Na Pomorzu szerzy się zapalenie płuc u dzieci
Szpitale dziecięce na Pomorzu pękają w szwach. W regionie szerzy się trudna do leczenia w domach odmiana zapalenia płuc. W większości przypadków nie da się jej leczyć popularnymi antybiotykami.
11.01.2007 | aktual.: 24.03.2013 23:27
W ciągu ostatnich kilku dni tylko do Szpitala Dziecięcego na Polankach w Gdańsku przyjęto ponad setkę dzieci. Bywają dni że pacjentów jest więcej niż łóżek i trzeba robić tzw. dostawki - mówi dyrektor placówki Tadeusz Podczarski. Dodaje, że pacjenci z zapaleniem płuc stanowią 80% wszystkich przebywających w szpitalu.

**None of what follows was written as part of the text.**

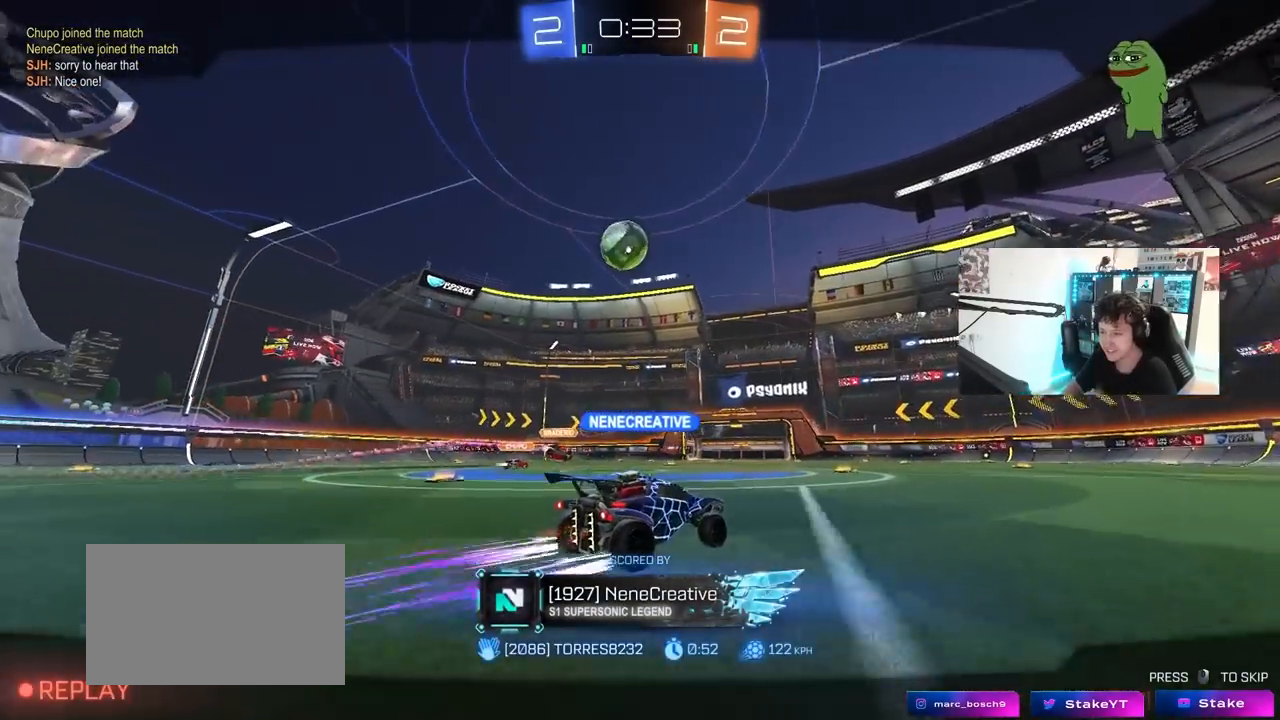
{"keys": [], "mouse": ["right"], "mouse_move": "still", "events": [[67, "mouse_right", "down"], [200, "mouse_right", "up"], [350, "mouse_right", "down"]]}
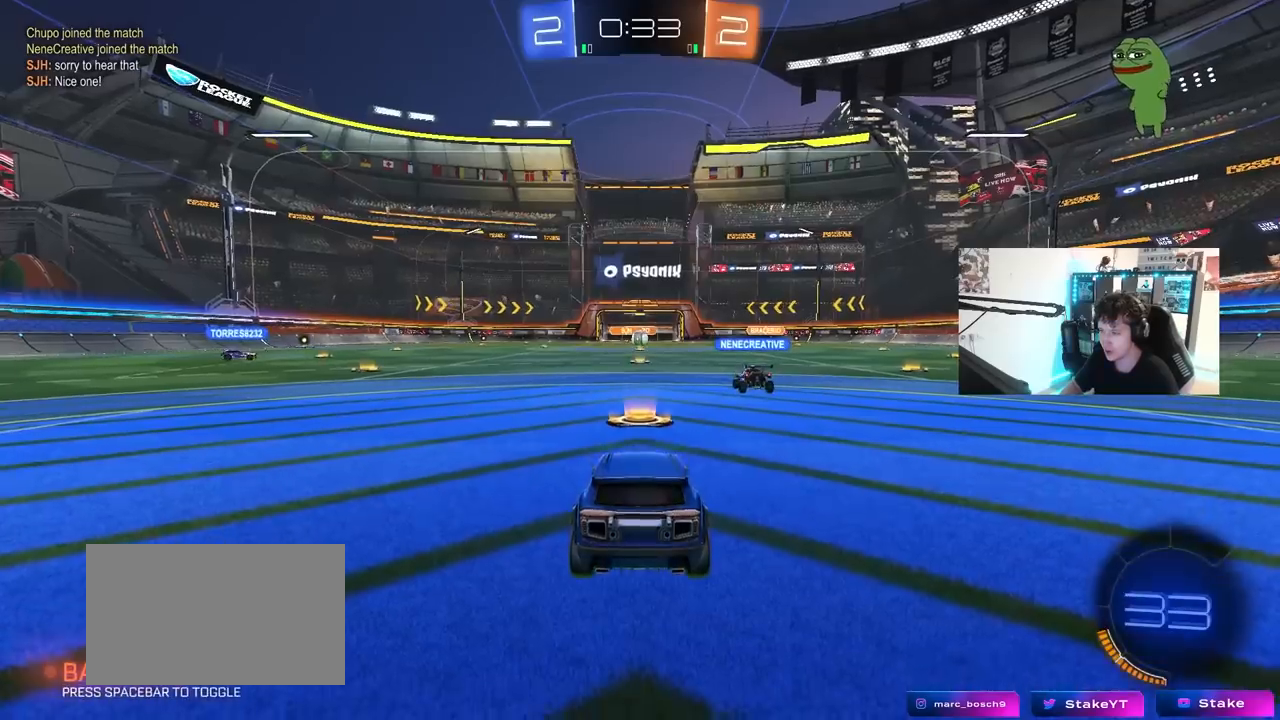
{"keys": [], "mouse": [], "mouse_move": "still", "events": [[33, "mouse_right", "up"], [83, "mouse_right", "down"], [267, "mouse_right", "up"], [267, "mouse_wheel", "down"], [400, "mouse_wheel", "up"], [450, "mouse_wheel", "down"], [500, "mouse_wheel", "up"]]}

Dzieci najczęściej zarażają się drogą kropelkową. Chorują głównie maluchy. Zapalenie płuc powodują najczęściej bakterie z grupy chlamydii, ale to można stwierdzić dopiero po specjalnych badaniach w szpitalu - dodaje pediatra doktor Ewa Wołowska. Leczenie polega na dożylnym podawaniu przez 14 dni antybiotyków.
Wojewódzka Stacja Sanitarno-Epidemiologiczna w Gdańsku poinformowała, że w pomorskiem jest stan podwyższonego ryzyka zachorowania na bakteryjne zapalenie płuc. Nie ma jednak danych świadczących o zagrożeniu epidemią.